● **Vorliegender Textauszug**:
Insgesamt 14 Jahre, von 1948 bis 1962, spielten die Haunestädter auf dem Niveau der Gruppenliga. Die Staffeln hießen damals erst Bezirksklasse, ehe ab 1952 die II. Amateurliga stand. Nach vielen Jahren, in denen sich das Team mehr oder weniger selbst trainierte, übernahm 1961 schließlich wieder mit Walter Bubeck ein richtiger Trainer. Und diese Maßnahme sollte fruchten, denn schon im ersten Jahr machte der HSV im Pokal auf sich aufmerksam. Am 24. Oktober 1960 wurde der haushohe Favorit Borussia Fulda mit 5:2 im Bezirkspokal geschlagen und sich dadurch für den Süddeutschen Pokal qualifiziert. Gegner dort war Eintracht Frankfurt. Die SGE stand gerade erst im Finale des Europapokals der Landesmeister, weshalb das 0:6 für den HSV mehr als achtbar daherkam.

Eine kuriose Aufstiegsrunde

Karl-Heinz Kircher (von links), Gerd Siemerling, Albert Kruse, Wolfgang Burkhardt, Edmund Jochum, Theo Flügel, Peter Nawrath, Othmar Schwalbach, Bernd Ebert, Roland Walter und Norbert Fladung.

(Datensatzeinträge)
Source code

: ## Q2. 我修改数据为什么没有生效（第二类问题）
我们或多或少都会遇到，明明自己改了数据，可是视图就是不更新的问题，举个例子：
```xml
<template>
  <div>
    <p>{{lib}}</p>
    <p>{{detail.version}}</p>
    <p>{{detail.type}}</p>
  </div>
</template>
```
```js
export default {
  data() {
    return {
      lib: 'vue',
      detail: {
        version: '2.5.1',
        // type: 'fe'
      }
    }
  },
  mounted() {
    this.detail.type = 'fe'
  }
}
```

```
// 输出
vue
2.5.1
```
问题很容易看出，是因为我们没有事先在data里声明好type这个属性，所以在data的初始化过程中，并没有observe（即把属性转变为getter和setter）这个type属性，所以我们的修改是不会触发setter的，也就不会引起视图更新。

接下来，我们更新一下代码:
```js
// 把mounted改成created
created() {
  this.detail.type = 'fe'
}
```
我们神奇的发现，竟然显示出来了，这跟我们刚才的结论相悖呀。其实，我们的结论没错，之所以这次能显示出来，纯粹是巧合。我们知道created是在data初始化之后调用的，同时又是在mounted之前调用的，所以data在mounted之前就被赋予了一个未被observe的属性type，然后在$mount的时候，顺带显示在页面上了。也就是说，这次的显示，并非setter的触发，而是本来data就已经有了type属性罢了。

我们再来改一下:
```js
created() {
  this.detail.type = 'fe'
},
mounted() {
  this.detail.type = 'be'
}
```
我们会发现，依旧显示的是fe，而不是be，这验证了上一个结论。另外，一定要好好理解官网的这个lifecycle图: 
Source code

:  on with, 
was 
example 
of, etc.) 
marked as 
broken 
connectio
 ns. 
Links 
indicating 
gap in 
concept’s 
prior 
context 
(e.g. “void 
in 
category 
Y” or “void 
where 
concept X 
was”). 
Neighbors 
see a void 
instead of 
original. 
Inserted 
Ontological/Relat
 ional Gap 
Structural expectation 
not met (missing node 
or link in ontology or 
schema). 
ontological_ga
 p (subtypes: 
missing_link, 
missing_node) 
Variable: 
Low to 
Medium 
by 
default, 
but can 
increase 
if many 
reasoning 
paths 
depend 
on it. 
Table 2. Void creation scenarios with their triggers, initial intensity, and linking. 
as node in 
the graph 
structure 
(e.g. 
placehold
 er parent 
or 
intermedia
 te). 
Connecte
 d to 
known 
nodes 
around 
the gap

● **Zur Aufgabe**:
Gib den Teil des Textauszugs zwischen „Karl-Heinz Kircher (von“ und „und Norbert Fladung.“, beide eingeschlossen, wortgetreu wieder.

● **Lösung der Aufgabe**:
Karl-Heinz Kircher (von links), Gerd Siemerling, Albert Kruse, Wolfgang Burkhardt, Edmund Jochum, Theo Flügel, Peter Nawrath, Othmar Schwalbach, Bernd Ebert, Roland Walter und Norbert Fladung.